----- Passage given

The Exchange adopted the Equity Rule 6950 Series to copy Nasdaq and
FINRA OATS rules, where appropriate. As a general principle, the
Exchange endeavors to keep its rules worded and structured as closely
as possible to the FINRA rules on which they are based, including
FINRA's OATS rules under its Rule 7000 Series. In instances where the
FINRA rules are inapplicable to the Exchange, such as FINRA Rule
7410(o)(2), which concerns an exception to the definition of a
Reporting Member relating to members operating on equities floors, the
Exchange has not copied those FINRA rules. Generally, the Exchange also
seeks to keep the Equity Rule 6950 Series consistent with Nasdaq's Rule
7400A Series, which should also be materially identical to the related
rules of the Exchange. The proposed changes will harmonize Exchange
rules with analogous Nasdaq and FINRA rules, which have been amended
since the Exchange first adopted its rules.
First Change
The Exchange is proposing to renumber the Equity Rule 6950 Series
to a new Equity Rule 7000A Series, which is identical to how Nasdaq
presents its OATS rules. This will allow the Exchange's OATS rules to
follow the numbering convention used by Nasdaq and FINRA. Like Nasdaq,
the Exchange is proposing to add an ``A'' to each of the rules so that
they do not conflict with the existing Equity Rule 7000 Series within
the Exchange's rule book yet also follow FINRA's numbering convention.
FINRA's OATS rules are under the FINRA Rule 7400 Series and individual
rule numbers align with those of Nasdaq's OATS rules and those proposed
by the Exchange. As part of this change, the Exchange is also updating
references to rules in the Equity Rule 6950 Series to the renumbered
rules in the Equity Rule 7000A Series. Relatedly, the Exchange is
correcting citations in Equity Rules 7430A, 7440A, and 7450A that
currently reference NASD rule [sic] that have been renumbered as FINRA
rules.

----------
----- Data records

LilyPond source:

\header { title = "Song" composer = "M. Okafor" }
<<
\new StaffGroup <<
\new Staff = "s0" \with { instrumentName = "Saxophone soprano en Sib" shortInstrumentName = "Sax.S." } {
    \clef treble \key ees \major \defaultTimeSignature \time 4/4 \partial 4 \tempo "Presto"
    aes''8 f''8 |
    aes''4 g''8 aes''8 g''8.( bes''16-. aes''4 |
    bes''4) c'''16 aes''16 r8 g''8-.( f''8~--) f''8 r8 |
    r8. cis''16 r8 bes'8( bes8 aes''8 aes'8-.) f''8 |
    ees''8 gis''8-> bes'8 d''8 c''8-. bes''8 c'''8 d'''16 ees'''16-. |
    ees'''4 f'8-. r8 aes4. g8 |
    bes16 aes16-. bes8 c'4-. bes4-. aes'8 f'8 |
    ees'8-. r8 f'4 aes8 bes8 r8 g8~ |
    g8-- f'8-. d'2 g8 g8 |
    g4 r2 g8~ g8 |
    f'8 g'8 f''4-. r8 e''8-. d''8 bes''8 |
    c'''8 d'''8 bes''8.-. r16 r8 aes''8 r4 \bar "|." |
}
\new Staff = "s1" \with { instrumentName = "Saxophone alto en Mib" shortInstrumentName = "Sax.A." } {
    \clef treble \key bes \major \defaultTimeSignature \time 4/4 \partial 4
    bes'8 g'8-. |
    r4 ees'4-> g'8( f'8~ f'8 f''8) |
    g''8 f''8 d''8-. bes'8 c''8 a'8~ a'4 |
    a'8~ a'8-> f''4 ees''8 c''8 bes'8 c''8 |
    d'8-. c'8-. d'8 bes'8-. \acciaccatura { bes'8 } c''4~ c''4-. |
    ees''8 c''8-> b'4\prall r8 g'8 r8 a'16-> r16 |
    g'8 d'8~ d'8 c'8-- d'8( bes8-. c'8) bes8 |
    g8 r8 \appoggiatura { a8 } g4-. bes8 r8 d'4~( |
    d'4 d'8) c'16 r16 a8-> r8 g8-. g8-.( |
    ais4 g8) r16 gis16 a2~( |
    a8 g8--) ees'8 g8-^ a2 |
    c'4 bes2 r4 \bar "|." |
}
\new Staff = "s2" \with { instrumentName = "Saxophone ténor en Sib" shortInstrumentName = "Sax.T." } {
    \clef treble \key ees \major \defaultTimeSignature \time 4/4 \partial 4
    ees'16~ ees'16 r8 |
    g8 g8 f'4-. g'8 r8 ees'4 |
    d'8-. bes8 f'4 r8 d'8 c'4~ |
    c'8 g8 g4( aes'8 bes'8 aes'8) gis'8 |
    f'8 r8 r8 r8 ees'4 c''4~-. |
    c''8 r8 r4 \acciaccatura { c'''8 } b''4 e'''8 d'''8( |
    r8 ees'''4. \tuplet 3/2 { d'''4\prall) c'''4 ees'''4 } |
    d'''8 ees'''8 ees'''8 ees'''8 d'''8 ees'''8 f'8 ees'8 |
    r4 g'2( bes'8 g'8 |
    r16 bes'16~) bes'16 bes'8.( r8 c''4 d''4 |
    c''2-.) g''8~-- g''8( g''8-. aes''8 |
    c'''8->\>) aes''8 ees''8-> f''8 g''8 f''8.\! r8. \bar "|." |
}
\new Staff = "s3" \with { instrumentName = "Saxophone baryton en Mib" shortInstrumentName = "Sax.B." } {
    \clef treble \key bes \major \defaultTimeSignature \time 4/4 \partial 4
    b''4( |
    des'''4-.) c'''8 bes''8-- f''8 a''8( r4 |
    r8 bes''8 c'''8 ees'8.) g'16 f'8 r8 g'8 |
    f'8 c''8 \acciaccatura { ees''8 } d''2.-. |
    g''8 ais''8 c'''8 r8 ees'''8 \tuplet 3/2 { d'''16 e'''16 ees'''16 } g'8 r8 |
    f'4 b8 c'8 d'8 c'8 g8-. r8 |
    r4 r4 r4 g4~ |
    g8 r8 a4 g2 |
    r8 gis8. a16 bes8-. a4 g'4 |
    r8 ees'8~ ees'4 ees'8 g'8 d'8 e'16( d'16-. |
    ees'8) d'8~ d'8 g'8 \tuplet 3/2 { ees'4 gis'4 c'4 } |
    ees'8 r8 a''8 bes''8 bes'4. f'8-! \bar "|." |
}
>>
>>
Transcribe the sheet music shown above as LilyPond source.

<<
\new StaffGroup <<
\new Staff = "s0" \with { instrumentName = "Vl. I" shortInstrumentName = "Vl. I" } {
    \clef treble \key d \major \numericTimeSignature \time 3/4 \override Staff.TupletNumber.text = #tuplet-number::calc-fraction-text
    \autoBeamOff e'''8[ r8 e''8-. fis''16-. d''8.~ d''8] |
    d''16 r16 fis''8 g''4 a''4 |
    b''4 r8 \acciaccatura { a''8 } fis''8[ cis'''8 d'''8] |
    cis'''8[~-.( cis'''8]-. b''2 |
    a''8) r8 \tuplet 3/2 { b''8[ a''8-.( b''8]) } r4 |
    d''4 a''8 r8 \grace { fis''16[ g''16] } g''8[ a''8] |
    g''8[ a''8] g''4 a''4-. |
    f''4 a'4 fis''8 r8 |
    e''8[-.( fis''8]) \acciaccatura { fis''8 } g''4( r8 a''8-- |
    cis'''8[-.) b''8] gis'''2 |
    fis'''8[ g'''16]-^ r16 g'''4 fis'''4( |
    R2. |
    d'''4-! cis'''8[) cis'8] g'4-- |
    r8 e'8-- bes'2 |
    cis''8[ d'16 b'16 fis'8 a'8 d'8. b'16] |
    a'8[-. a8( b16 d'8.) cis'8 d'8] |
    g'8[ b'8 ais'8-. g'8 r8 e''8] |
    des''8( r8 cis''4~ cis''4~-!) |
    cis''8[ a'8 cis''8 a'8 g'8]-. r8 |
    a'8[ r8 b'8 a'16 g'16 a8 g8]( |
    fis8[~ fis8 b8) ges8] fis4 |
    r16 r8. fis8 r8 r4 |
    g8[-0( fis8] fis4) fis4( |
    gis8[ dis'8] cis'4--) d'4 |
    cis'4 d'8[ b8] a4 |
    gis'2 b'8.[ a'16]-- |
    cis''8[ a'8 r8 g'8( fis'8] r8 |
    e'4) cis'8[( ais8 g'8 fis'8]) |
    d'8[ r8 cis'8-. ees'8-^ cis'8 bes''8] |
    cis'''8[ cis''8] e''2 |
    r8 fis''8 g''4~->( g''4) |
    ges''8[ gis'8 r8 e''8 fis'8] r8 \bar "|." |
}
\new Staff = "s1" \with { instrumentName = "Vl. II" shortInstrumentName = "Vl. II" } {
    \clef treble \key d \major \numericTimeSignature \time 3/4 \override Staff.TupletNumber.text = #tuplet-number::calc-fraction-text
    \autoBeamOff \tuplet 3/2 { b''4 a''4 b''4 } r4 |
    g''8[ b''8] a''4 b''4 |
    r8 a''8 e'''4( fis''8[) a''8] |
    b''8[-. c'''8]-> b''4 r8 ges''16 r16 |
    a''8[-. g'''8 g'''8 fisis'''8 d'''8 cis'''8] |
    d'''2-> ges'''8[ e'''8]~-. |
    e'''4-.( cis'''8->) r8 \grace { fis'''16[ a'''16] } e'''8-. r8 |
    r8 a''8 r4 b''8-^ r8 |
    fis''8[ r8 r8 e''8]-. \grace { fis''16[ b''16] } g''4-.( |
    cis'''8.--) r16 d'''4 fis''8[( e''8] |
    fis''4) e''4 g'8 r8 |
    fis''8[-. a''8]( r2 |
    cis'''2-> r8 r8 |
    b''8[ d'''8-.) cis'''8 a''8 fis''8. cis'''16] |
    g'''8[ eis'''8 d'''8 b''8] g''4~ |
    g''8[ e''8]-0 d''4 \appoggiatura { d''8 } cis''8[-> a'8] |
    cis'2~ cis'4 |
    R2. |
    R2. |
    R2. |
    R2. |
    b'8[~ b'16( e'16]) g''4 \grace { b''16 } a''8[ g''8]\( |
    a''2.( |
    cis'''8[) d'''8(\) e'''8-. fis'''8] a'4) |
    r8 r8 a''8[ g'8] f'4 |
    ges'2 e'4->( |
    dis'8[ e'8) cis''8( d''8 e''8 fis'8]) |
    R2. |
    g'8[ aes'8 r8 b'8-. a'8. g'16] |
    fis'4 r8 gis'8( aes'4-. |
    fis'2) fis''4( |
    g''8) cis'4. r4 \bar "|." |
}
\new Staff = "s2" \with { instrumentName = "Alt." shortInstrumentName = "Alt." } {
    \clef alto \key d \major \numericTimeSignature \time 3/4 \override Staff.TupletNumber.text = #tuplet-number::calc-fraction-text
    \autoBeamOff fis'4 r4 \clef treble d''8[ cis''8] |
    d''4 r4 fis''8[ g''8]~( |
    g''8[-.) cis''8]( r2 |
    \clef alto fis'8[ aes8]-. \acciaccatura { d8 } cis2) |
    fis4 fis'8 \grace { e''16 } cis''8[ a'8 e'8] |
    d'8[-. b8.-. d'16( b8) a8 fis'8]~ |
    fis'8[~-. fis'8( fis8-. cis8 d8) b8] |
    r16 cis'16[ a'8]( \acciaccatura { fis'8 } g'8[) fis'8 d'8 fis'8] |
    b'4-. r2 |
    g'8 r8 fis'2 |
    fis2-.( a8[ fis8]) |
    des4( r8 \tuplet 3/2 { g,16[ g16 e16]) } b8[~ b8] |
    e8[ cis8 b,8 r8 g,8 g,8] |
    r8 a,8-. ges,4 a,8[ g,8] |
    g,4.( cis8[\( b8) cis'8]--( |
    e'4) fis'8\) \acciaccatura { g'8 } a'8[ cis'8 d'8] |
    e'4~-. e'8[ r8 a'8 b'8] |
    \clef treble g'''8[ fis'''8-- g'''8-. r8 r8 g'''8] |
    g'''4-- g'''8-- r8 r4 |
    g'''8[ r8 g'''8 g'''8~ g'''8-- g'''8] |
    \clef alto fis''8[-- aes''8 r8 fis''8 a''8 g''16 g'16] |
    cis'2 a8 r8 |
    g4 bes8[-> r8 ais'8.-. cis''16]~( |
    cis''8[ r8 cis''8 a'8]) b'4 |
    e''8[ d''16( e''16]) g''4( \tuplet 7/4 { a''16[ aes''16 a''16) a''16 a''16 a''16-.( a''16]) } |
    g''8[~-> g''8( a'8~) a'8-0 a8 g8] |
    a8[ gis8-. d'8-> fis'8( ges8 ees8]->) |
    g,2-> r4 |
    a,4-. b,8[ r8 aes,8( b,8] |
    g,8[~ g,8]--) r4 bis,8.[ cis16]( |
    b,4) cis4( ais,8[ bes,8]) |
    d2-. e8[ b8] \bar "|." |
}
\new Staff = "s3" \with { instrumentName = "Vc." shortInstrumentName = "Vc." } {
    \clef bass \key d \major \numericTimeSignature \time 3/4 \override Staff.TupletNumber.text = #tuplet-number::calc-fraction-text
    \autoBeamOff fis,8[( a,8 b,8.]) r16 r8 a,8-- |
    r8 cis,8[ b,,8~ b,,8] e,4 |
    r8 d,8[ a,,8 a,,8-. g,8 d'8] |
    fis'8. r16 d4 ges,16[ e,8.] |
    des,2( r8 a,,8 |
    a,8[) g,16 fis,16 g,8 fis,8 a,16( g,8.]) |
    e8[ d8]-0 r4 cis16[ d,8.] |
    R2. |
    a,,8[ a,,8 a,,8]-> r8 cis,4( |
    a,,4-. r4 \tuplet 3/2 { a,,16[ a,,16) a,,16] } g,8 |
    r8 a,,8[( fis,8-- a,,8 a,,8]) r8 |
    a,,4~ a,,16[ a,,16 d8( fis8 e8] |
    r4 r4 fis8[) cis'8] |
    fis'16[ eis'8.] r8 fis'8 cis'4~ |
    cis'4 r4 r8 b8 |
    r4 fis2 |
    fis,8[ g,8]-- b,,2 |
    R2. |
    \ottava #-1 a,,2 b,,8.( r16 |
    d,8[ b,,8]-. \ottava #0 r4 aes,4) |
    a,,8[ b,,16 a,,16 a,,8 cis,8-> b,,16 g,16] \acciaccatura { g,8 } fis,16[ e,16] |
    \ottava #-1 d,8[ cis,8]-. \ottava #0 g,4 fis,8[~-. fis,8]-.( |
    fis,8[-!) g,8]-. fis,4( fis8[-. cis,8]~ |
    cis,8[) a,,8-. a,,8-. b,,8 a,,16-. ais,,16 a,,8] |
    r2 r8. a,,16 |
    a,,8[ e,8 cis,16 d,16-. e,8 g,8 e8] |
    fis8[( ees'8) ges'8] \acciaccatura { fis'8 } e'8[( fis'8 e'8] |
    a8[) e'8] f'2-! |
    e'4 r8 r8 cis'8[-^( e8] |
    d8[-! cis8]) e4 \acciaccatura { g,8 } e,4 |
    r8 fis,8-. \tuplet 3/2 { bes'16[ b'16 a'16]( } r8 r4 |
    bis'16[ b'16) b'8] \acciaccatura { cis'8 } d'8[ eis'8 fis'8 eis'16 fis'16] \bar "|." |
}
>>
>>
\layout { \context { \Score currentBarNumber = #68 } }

----------

▶ **Your goal**: Copy out the stretch of the passage on the Exchange's OATS rules above from "First Change" through "FINRA's numbering convention.".

▶ **Solution for this problem**:
First Change
The Exchange is proposing to renumber the Equity Rule 6950 Series
to a new Equity Rule 7000A Series, which is identical to how Nasdaq
presents its OATS rules. This will allow the Exchange's OATS rules to
follow the numbering convention used by Nasdaq and FINRA. Like Nasdaq,
the Exchange is proposing to add an ``A'' to each of the rules so that
they do not conflict with the existing Equity Rule 7000 Series within
the Exchange's rule book yet also follow FINRA's numbering convention.